This package finds out if a string is real language or just nonsense. it returns a boolean, and you can tweak its sensitivity or exclude certain words.
It might be good for:
- Checking which files have human readable names.
- Checking if a string is good to be used as a title for an entry.
- Comparing two dodgy strings and seeing which is better.
Simple example:
const isGibberish = require('is-gibberish')
console.log(isGibberish('Hello there!'))
// false
console.log(isGibberish('asfafasfasfafg'))
// true
Here's a more advanced example that finds filenames that make no sense:
const isGibberish = require('is-gibberish')
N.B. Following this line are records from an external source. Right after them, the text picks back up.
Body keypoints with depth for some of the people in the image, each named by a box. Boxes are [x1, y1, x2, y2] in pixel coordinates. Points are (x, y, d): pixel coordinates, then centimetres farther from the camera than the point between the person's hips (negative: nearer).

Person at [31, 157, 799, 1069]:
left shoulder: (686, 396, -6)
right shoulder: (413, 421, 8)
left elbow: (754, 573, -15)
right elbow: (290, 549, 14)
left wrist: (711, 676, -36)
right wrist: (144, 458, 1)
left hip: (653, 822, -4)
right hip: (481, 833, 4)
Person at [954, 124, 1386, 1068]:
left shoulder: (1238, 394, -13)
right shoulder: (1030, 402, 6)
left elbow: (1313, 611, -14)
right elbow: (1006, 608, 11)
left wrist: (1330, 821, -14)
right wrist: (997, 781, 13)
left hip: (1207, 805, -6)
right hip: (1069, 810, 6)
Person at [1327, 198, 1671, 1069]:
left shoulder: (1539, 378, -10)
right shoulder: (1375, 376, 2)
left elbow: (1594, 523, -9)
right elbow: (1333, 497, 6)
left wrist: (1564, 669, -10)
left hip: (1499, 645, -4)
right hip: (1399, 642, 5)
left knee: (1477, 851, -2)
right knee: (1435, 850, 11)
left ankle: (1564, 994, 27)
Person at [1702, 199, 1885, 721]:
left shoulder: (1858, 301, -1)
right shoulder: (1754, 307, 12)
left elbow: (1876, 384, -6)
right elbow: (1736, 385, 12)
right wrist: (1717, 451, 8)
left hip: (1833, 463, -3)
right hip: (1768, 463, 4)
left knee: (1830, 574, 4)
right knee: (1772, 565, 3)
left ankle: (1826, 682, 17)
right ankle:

// Get your data, this can be anything, in this case it happens to be a large
//array filenames.
const filenames = require('./filenames')
const OPTIONS = {
// These are totally English, silly robot.
exclude: ['hmmmmmmmmmm', 'javascript-02', 'lolnoob'],
// Play with this value to see changes in the returned array.
sensitivity: 0.111
}
const badFilenames = filenames
.map(filename => (isGibberish(filename, OPTIONS) ? filename : undefined))
.filter(Boolean)
console.log(JSON.stringify(badFilenames, null, 2))
console.log(
`There is a total of ${filenames.length} filenames
of which ${badFilenames.length} is gibberish`
)
You can find the above example from the examples
dir of this repo. If you want to play with it, just clone this repo and run npm run example
.
By default it returns a boolean, but it can be configured to return the score, also, if some more advanced comparing is needed:
const isGibberish = require('is-gibberish')
const OPTIONS = { returnScore: true }
const string1 = isGibberish('lolnoob', OPTIONS)
const string2 = isGibberish('lolwut', OPTIONS)
console.log('`string1` makes this much sense:', string1)
console.log('and `string2` this much:', string2)
Returns: boolean|number
input
Type: string
options.exclude
Type: array
Exclude from analysis and always return false
. These are the exceptions that you know are not real words, but you’d still like to classify as real words.
options.sensitivity
Type: number
Default: 0.111
How sensitive the match is. Lower the number, the more forgiving it is. Through quasi experimental research done in my research laboratory, I'd say 0.111 is good value to start with.
This is just a thin convenience wrapper around languagedetect
package.